52. Statutory rules or executive instructions incorporating certain guidelines need to be framed and issued by the Government of India and/or the State Governments in consultation with the Medical Council of India. So long as it is not done, we propose to lay down certain guidelines for the future which should govern the prosecution of doctors for offences of which criminal rashness or criminal negligence is an ingredient. A private complaint may not be entertained unless the complainant has produced prima facie evidence before the court in the form of a credible opinion given by another competent doctor to support the charge of rashness or negligence on the part of the accused doctor. The investigating officer should, before proceeding against the doctor accused of rash or negligent act or omission, obtain an independent and competent medical opinion preferably from a doctor in government service, qualified in that branch of medical practice who can normally be expected to give an impartial and unbiased opinion applying the Bolam [(1957) 1 WLR 582 : (1957) 2 All ER 118 (QBD)] test to the facts collected in the investigation. A doctor accused of rashness or negligence, may not be arrested in a routine manner (simply because a charge has been levelled against him). Unless his arrest is necessary for furthering the investigation or for collecting evidence or unless the investigating officer feels satisfied that the doctor proceeded against would not make himself available to face the prosecution unless arrested, the arrest may be withheld.

9. The above judgment referred in another series of

judgments of different High Courts including Jharkhand High Court and

further in the case of Martin F. D' Souza v. Md. Ishfaq, (2009) 3

SCC 1. In paragraph no.106 of the said judgment, it has been held as

under:

106. We, therefore, direct that whenever a complaint is received against a doctor or hospital by the

Consumer Fora (whether District, State or National) or by the criminal court then before issuing notice to the doctor or hospital against whom the complaint was made the Consumer Forum or the criminal court should first refer the matter to a competent doctor or committee of doctors, specialised in the field relating to which the medical negligence is attributed, and only after that doctor or committee reports that there is a prima facie case of medical negligence should notice be then issued to the doctor/hospital concerned. This is necessary to avoid harassment to doctors who may not be ultimately found to be negligent. We further warn the police officials not to arrest or harass doctors unless the facts clearly come within the parameters laid down in Jacob Mathew case [(2005) 6 SCC 1 : 2005 SCC (Cri) 1369] , otherwise the policemen will themselves have to face legal action."

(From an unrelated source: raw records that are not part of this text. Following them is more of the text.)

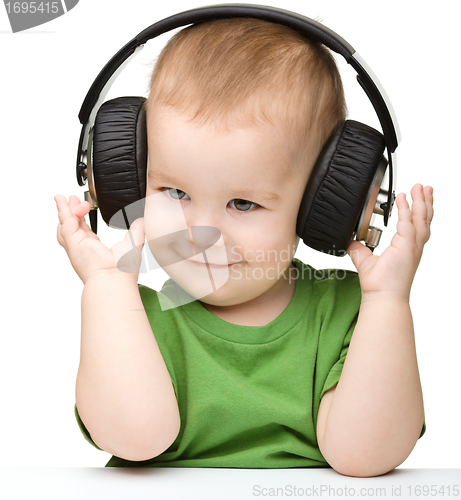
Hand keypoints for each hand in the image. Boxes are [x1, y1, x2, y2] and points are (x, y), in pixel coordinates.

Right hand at [54, 194, 144, 284]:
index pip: (84, 230)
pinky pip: (66, 222)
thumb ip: (137, 230)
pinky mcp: (73, 242)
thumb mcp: (133, 243)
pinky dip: (65, 210)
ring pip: (65, 223)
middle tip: (72, 199)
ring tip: (64, 198)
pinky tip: (66, 202)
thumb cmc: (123, 270)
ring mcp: (76, 245)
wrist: (116, 278)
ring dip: (65, 209)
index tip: (85, 206)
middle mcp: (83, 247)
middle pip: (71, 225)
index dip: (82, 217)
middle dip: (70, 211)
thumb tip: (142, 220)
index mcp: (94, 249)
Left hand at [347, 184, 433, 301]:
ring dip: (421, 201)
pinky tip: (402, 198)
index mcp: (407, 248)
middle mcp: (413, 246)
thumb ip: (359, 249)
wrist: (382, 295)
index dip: (416, 211)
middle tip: (424, 187)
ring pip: (421, 218)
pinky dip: (405, 209)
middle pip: (424, 219)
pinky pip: (407, 222)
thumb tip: (351, 242)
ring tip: (421, 188)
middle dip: (425, 201)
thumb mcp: (365, 260)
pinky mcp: (406, 246)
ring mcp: (412, 246)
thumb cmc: (379, 284)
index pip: (416, 225)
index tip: (414, 198)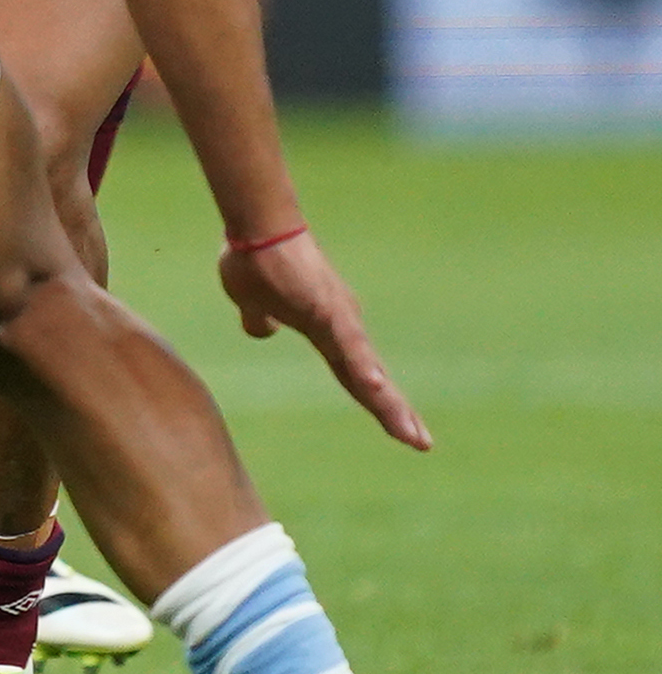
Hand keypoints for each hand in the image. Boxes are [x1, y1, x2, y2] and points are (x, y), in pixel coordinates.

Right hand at [219, 227, 429, 449]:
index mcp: (326, 331)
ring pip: (368, 370)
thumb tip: (260, 330)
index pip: (353, 375)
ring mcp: (339, 320)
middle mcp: (343, 328)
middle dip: (396, 414)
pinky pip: (348, 344)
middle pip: (371, 382)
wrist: (257, 228)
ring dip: (389, 404)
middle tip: (422, 444)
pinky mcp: (328, 310)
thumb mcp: (250, 301)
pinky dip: (363, 367)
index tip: (399, 429)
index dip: (374, 403)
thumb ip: (259, 318)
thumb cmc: (255, 259)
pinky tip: (376, 388)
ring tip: (410, 434)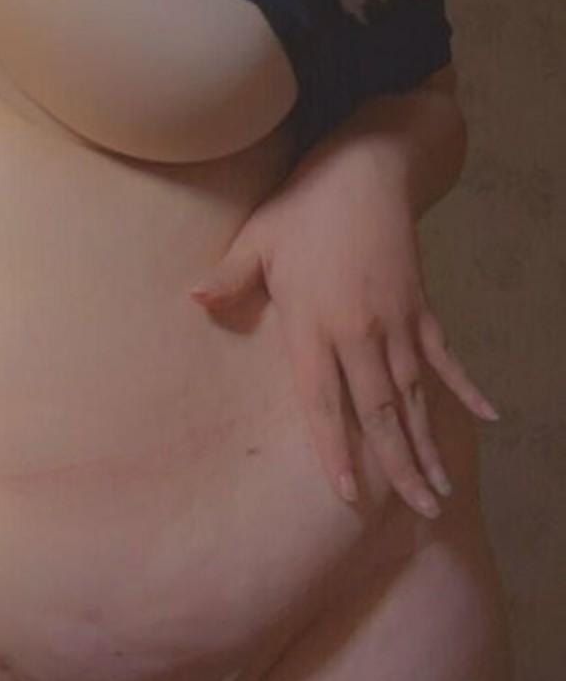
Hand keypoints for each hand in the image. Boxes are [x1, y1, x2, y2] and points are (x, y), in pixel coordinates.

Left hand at [189, 136, 498, 516]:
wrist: (367, 167)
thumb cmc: (304, 205)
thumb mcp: (257, 238)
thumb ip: (228, 279)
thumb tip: (192, 300)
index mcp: (314, 325)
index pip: (324, 402)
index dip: (336, 451)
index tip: (349, 495)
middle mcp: (360, 332)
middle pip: (380, 412)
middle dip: (398, 467)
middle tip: (420, 513)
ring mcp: (396, 321)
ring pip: (415, 395)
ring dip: (429, 443)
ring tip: (441, 489)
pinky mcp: (421, 305)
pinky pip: (445, 356)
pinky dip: (465, 387)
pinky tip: (487, 418)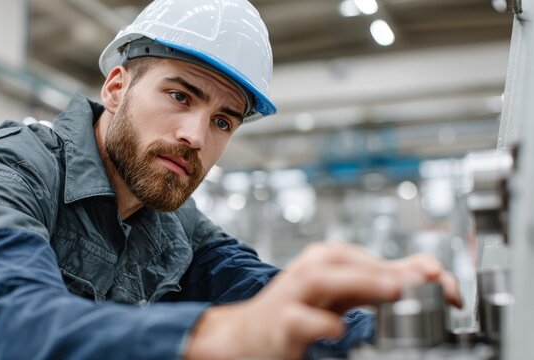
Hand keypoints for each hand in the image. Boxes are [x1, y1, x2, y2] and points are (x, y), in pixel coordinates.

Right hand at [185, 242, 461, 359]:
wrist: (248, 334)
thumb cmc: (299, 310)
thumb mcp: (343, 292)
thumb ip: (382, 281)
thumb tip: (432, 272)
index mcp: (329, 260)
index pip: (375, 258)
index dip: (413, 269)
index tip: (445, 283)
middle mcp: (312, 271)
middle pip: (351, 263)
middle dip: (392, 270)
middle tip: (429, 277)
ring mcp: (293, 294)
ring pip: (324, 279)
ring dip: (359, 280)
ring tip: (392, 288)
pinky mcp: (280, 321)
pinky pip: (301, 320)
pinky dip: (320, 323)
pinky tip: (338, 329)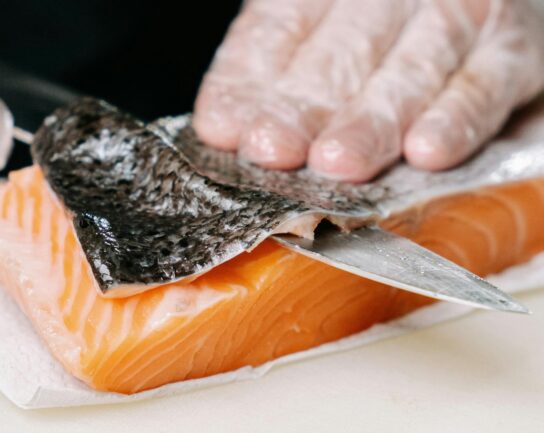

10. In view of the above facts and looking to the judgment of

the Hon'ble Supreme Court, it is crystal clear that a private complaint

may not be entertained unless the complainant has produced prima facie

evidence in the form of credible opinion given by another doctor to

support the charge of rashness or negligence on the part of the accused

doctor. It appears that to allow the proceeding will amount to abuse of

the process of law and, accordingly, the entire criminal proceedings

pertaining to C.P.Case No.2528 of 2014, pending in the court of learned

Judicial Magistrate, First Class, Dhanbad is quashed.

11. Cr.M.P. No.3701 of 2017 and Cr.M.P. No.2640 of 2017 stand

allowed and disposed of.

12. Pending petition if any also stands disposed of.